Most of the scientific studies of the Paleolithic diet are studies of the entire diet. And most are small studies. It is difficult to determine what aspects are favorable to health and what aspects are unfavorable, except by using multiple modern scientific methods.
An article by Eaton and Konner originally made the theory of the Paleolithic diet popular academically. As they restated in 2010 (3), “We said at the outset that such evidence could only suggest testable hypotheses and that recommendations must ultimately rest on more conventional epidemiological, clinical, and laboratory studies.”
They did not not present it as an established optimal diet. It would have been almost impossible to be, since prehistoric man's diet was not uniform. It varied greatly with his location.
Of course, almost any diet would show some superiority to the modern Western, especially American, diet. The American diet has changed enormously in the last 50 to 100 years. The amount of processing and alteration of food has exploded.
The ability of the body to change how it handles the elements that are basic to all cellular processes is very resistant to change. Potassium ions and hydrogen ions are involved in all cellular processes. They are fundamentally involved in processes common to all life, not just human life.
Potassium In Early Human Diet
Early humans ate an abundance of food loaded with potassium and little sodium. Their body was well adapted to getting lots of potassium and little sodium. But our modern diet overflows with sodium and lacks potassium. And this is a change that has occurred only in the past hundred years or so.
Potassium Balance With Sodium Has Changed
Once producers and manufacturers transported food long distances, consumers no longer obtained food locally. The time to transport the food meant the food required preservation for transport and shelf life. Sodium is one of the major preservatives, so food manufacturers used it more and more.
All the modern studies point to mankind not yet adapting to this change in diet. Our kidneys still act as though we get loads of potassium and little sodium. So they try to conserve sodium and let potassium pass through. This is far more important than whether early man ate the food or not.

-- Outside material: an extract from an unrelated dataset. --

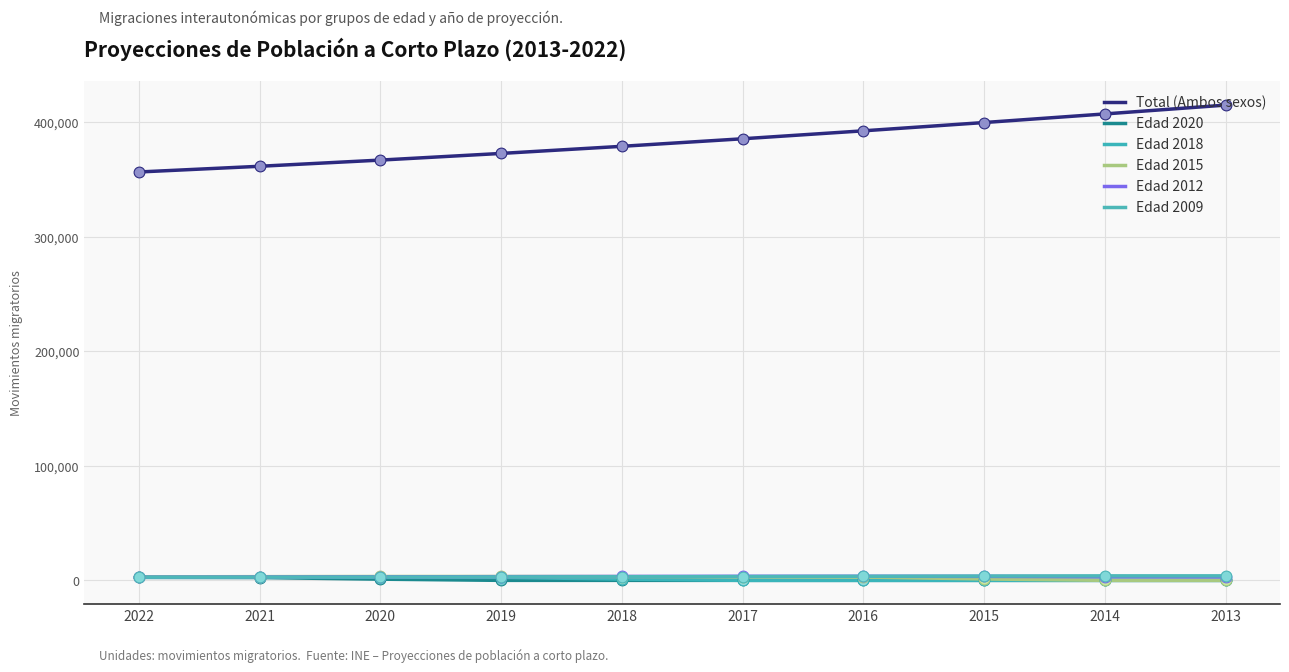

Is the value of Edad 2012 at 2017 greater than the value of Edad 2018 at 2019?

Yes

Even plant based food is high in sodium if processed in certain ways. Often sodium is the preservative when canning vegetables. Sodium is the main component of baking soda, which is combined with flour from a plant grain for a variety of baked goods. The resulting food has a great deal of sodium.
How Human Genes Have Changed
The Paleolithic Diet excludes these processed foods. However, the diet also avoids dairy, legumes, and some grains on a theoretical basis. Recent studies do not confirm such exclusions. Proponents base the exclusion on the assumption that there has been no evolution in the past 10,000 years.
This assumption is certainly false. The lactase gene, the salivary amylase gene, and the glutenase gene are examples of recent changes in mankind's genetics that have occurred in the past 10,000 years. Although not present in everyone, they show adaptations that are probably favorable adaptations for some groups of people, and are worth further study. We previously discussed (4) how dairy and fish can enhance a diet.
So with a few caveats and modifications, a Paleolithic diet can be a healthy diet. More study of early human nutrition can help guide present day studies of nutrition. With this knowledge, researchers can better design conventional epidemiological, clinical, and laboratory studies to test hypotheses about the health effects of different diets.
1. Eaton SB, Konner M. Paleolithic nutrition. A consideration of its nature and current implications. N Engl J Med. 1985;312(5):283–289.
2. Alexander Strohle, Andreas Hahn, and Anthony Sebastian. Latitude, local ecology, and hunter-gatherer dietary acid load:implications from evolutionary ecology. Am J Clin Nutr 2010;92:940–5.
3. Konner M, Eaton SB. Paleolithic nutrition: twenty-five years later. Nutr Clin Pract. 2010 Dec;25(6):594-602.